### Source extract
Content starts
It should be understood that when the user device is the called party, the process of establishing a voice communication connection may be to receive the connection request of the calling party in order to establish the voice communication connection with the calling party. The subsequent voice uplink transmission and downlink transmission processes may be the same as the processes described above.

- (C) while providing voice service through the first user identification card, providing data service through the second user identification card

In this scenario, the process for providing the voice service through the first user identification card and the process for providing the data service through the second user identification card may be simultaneously implemented according to the description above. The detailed description will not be repeated here.

- (D) while providing voice service through the second user identification card, providing data service through the first user identification card

In this scenario, the process for providing the voice service through the second user identification card and the process for providing the data service through the first user identification card may be simultaneously implemented according to the description above. The detailed description will not be repeated here.
In the embodiments of the present invention, the first modem processor 130 may also perform in-position detection on the first user identification card 110 and the second user identification card 120 at regular intervals. Specifically:

- the first modem processor 130 may communicate with the first user identification card 110 and the second user identification card 120 once every a predetermined time (for example, 28 seconds) to confirm whether the user identification cards are in place, and thus ensure that the communication is normal. For example, the first modem processor 130 may send a null data to the first user identification card 110 and the second user identification card 120, respectively. When a response is received, the user identification cards may be confirmed to be in place, otherwise the user identification cards may not be in place.

In the embodiments of the present invention, the user device can simultaneously use the data networks of the two user identification cards to download data services at the same time, such that the goal of accelerating dual data concurrent download may be achieved. Therefore, the same user identification card may need to be accessed by both the first modem processor 130 and the second modem processor 140. The term, access, used here may refer to obtaining the messages of the user identification cards to realize the network communication through a first subscription associated with the first user identification card 110 and also realize the network communication through a second subscription associated with the second user identification card 120.
Referring to FIG. 2, in the embodiments of the present invention, the two user identification cards may be connected to the first modem processor 130 in the hardware structure. In one embodiment, the first modem processor 130 may be connected to the first user identification card 110 and the second user identification card 120 respectively through a UART data interface to perform message read and write operations on the first user identification card 110 and the second user identification card 120.
The second modem processor 140 may need to intercommunicate with the first modem processor 130 in order to acquire the message of the user identification cards. Specifically, in one embodiment of the present invention, the first modem processor 130 and the second modem processor 140 may be connected through a data interface (for example, a UART data interface) so that the message of the user identification cards may be transmitted to the second modem processor 140.
In order to realize the intercommunication of the card message between the first modem processor 130 and the second modem processor 140, the communication protocol between the first modem processor 130 and the second modem processor 140 may be divided into a physical layer, a transport layer, and an application layer. Among them, the physical layer may be used for sending and receiving data. The transport layer may be extended to multiple interfaces and may be used for providing different services corresponding to the application layer. The application layer may be used to initiate a service to perform the corresponding message acquisition function.
Content ends
### Check your understanding
A. Reproduce the part of the modem excerpt starting with "It should be" and going on through "processes described above.".
B. List every component that the modem excerpt labels with a reference numeral, each with its numeral.

### Given records
Content starts
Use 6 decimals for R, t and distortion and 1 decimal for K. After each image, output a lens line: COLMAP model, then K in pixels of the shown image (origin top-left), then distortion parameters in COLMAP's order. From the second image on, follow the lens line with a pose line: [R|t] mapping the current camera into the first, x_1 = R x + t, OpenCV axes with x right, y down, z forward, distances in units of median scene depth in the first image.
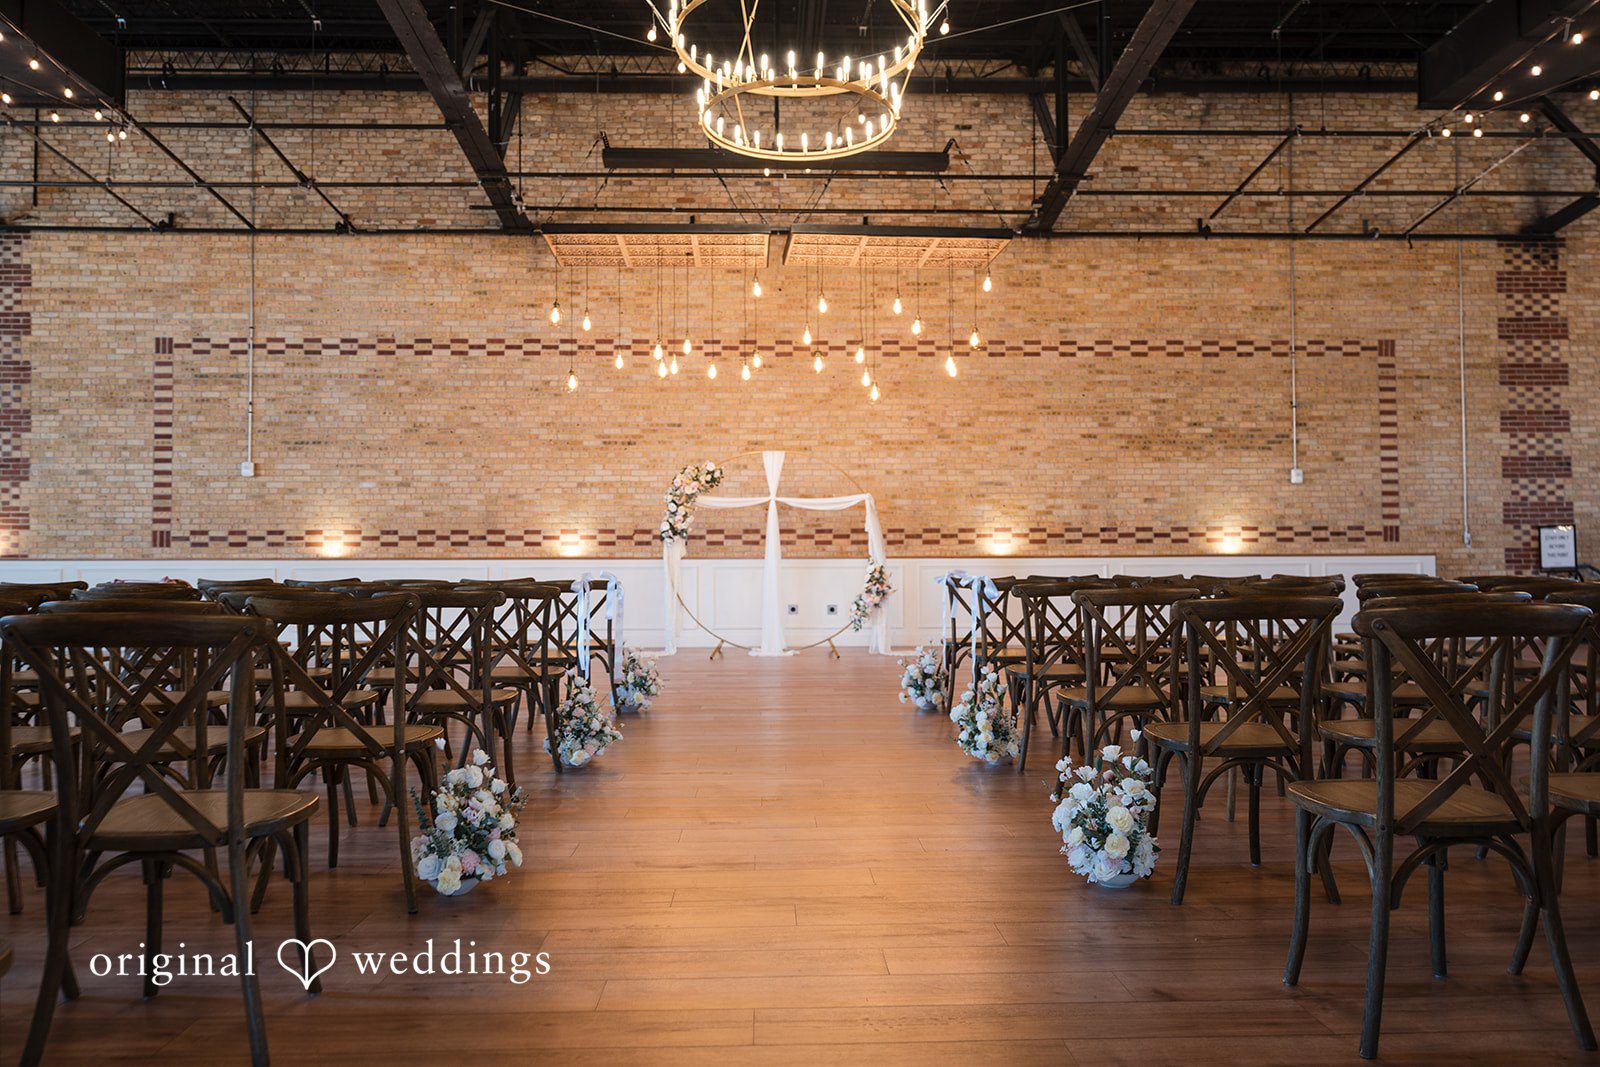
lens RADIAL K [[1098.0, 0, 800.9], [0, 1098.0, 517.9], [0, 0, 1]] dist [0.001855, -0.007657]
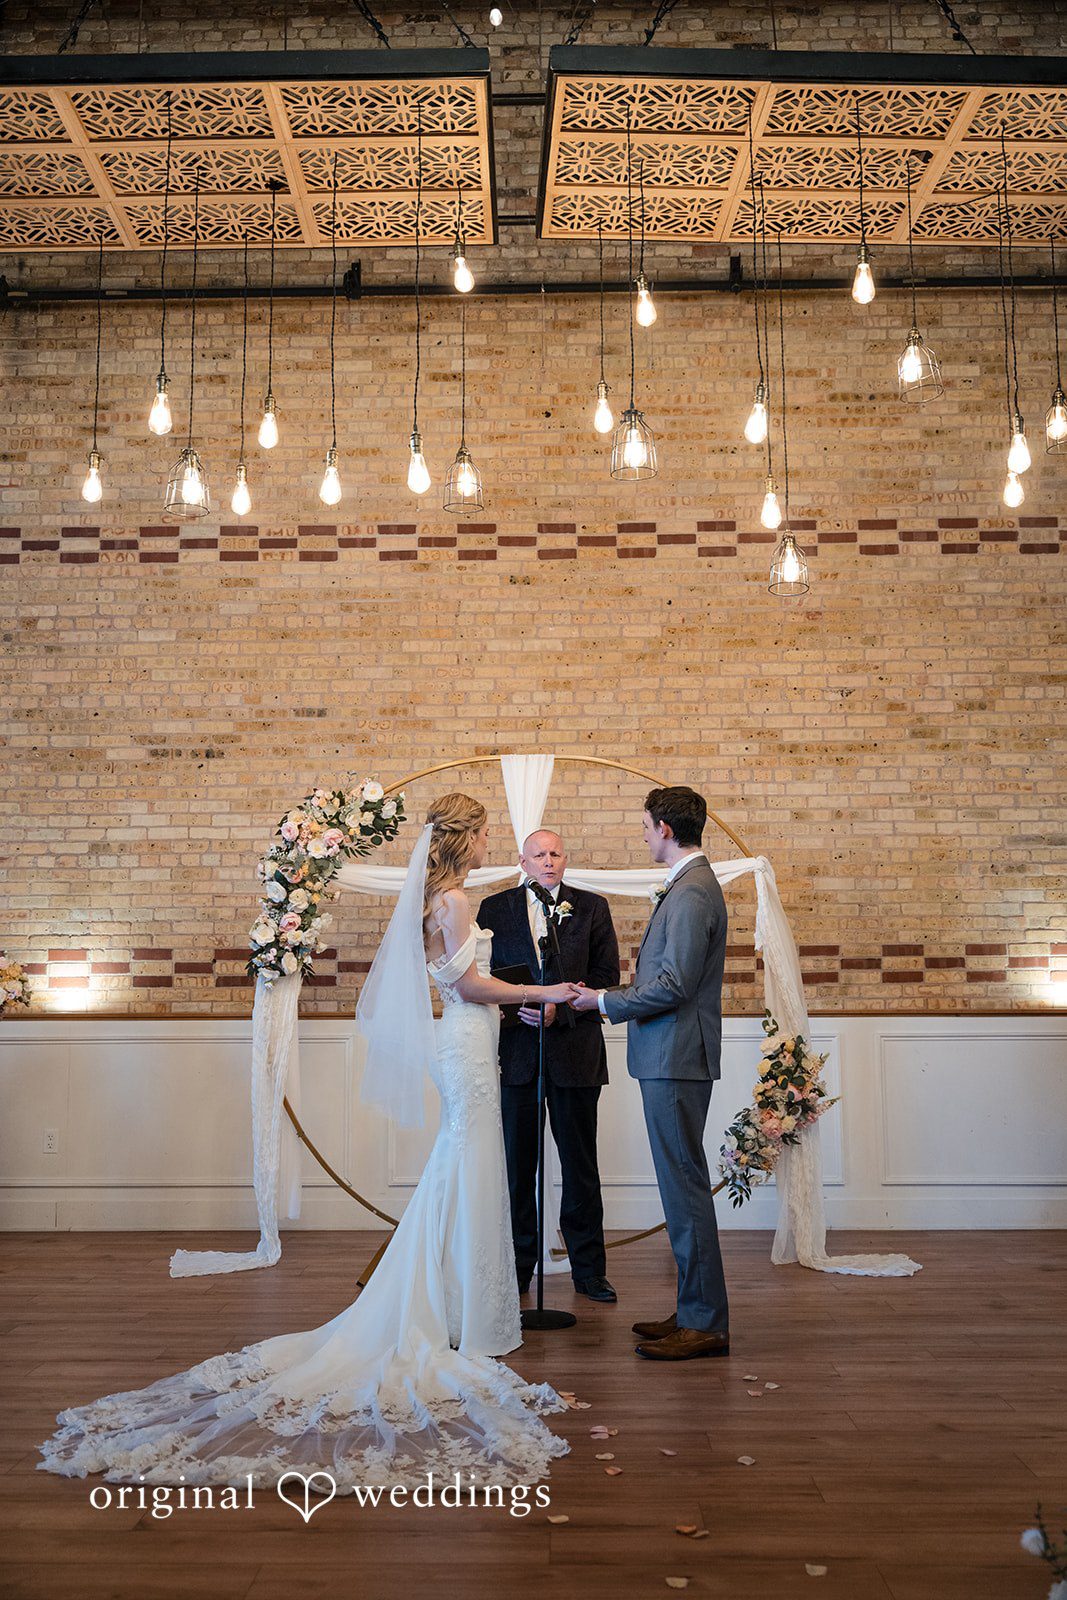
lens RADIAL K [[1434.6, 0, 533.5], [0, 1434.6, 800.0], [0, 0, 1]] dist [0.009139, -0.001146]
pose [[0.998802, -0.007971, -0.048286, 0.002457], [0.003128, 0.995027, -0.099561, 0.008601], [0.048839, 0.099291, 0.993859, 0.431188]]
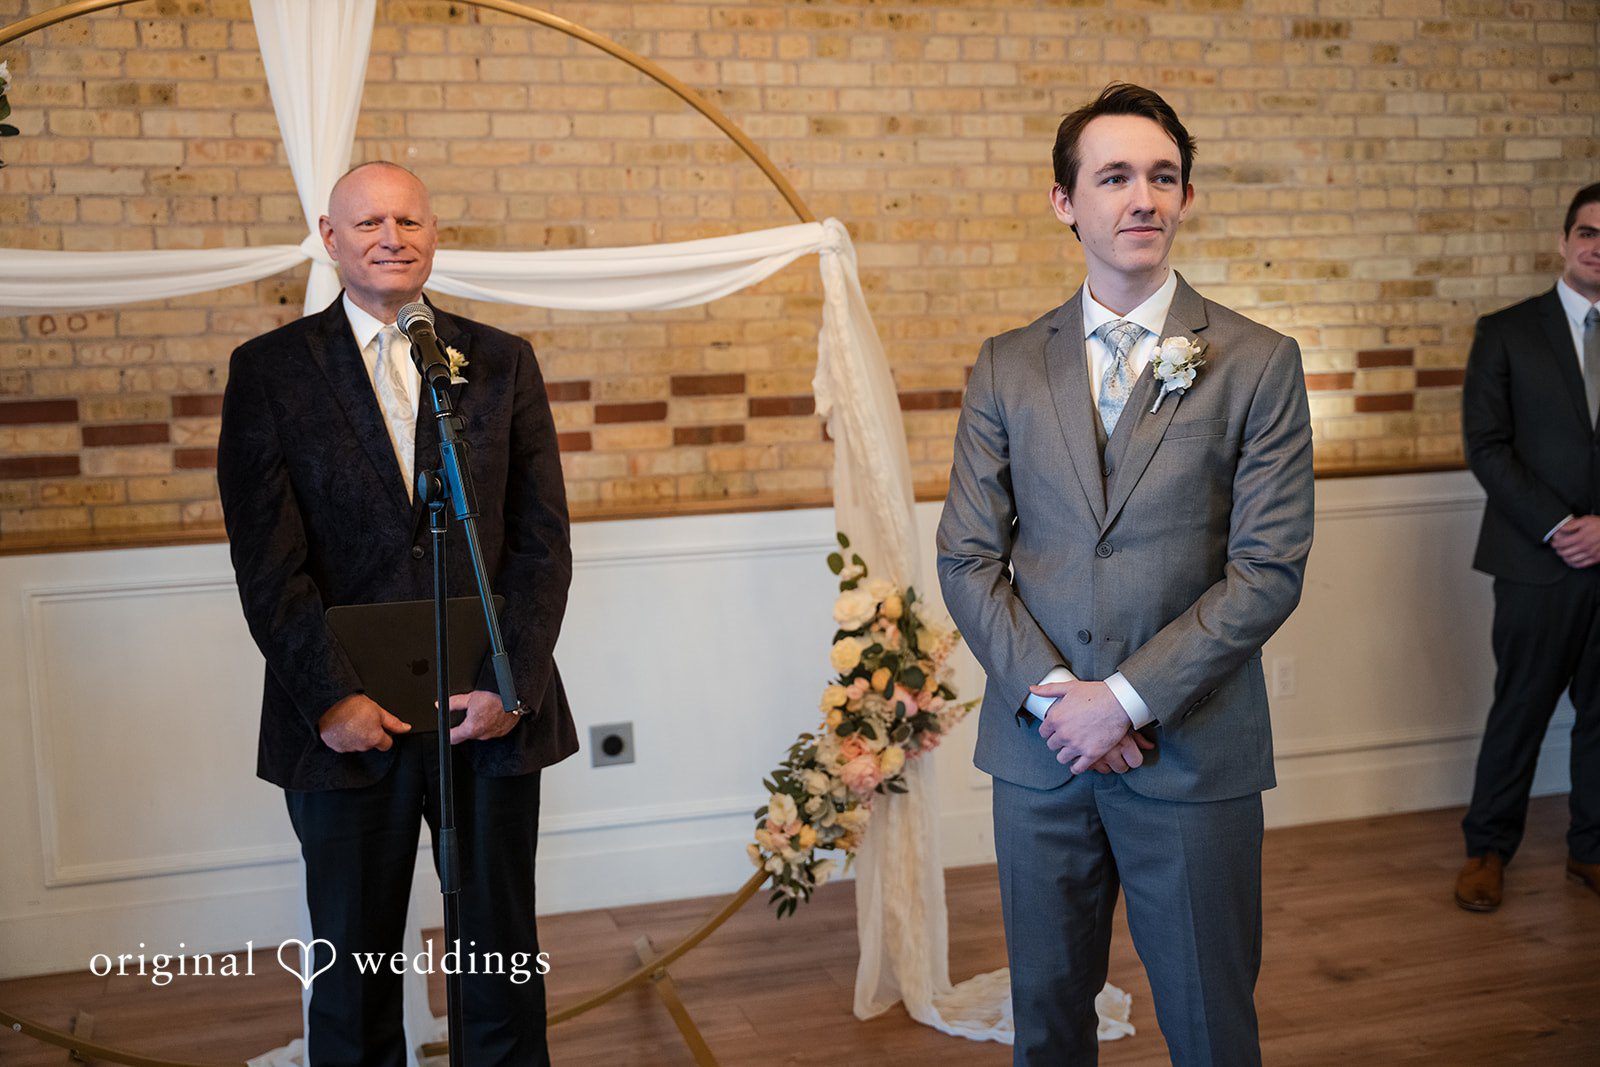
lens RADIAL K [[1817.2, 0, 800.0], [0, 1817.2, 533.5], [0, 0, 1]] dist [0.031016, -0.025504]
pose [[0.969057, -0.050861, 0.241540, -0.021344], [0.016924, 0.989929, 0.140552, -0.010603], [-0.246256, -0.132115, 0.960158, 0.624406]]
Content ends
Content starts
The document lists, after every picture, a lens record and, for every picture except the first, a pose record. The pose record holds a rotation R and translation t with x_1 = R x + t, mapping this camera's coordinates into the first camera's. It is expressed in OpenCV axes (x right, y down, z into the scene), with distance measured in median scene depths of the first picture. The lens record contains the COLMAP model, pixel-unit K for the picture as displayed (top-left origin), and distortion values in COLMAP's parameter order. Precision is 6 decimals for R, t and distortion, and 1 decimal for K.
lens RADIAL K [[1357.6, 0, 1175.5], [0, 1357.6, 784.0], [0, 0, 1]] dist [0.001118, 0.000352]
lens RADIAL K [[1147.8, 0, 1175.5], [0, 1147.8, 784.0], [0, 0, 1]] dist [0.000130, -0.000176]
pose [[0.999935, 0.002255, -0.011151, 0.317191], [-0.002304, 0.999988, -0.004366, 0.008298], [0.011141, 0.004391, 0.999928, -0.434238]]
Content ends
### Written responses
A.
It should be understood that when the user device is the called party, the process of establishing a voice communication connection may be to receive the connection request of the calling party in order to establish the voice communication connection with the calling party. The subsequent voice uplink transmission and downlink transmission processes may be the same as the processes described above.

B.
- first user identification card 110
- second user identification card 120
- first modem processor 130
- second modem processor 140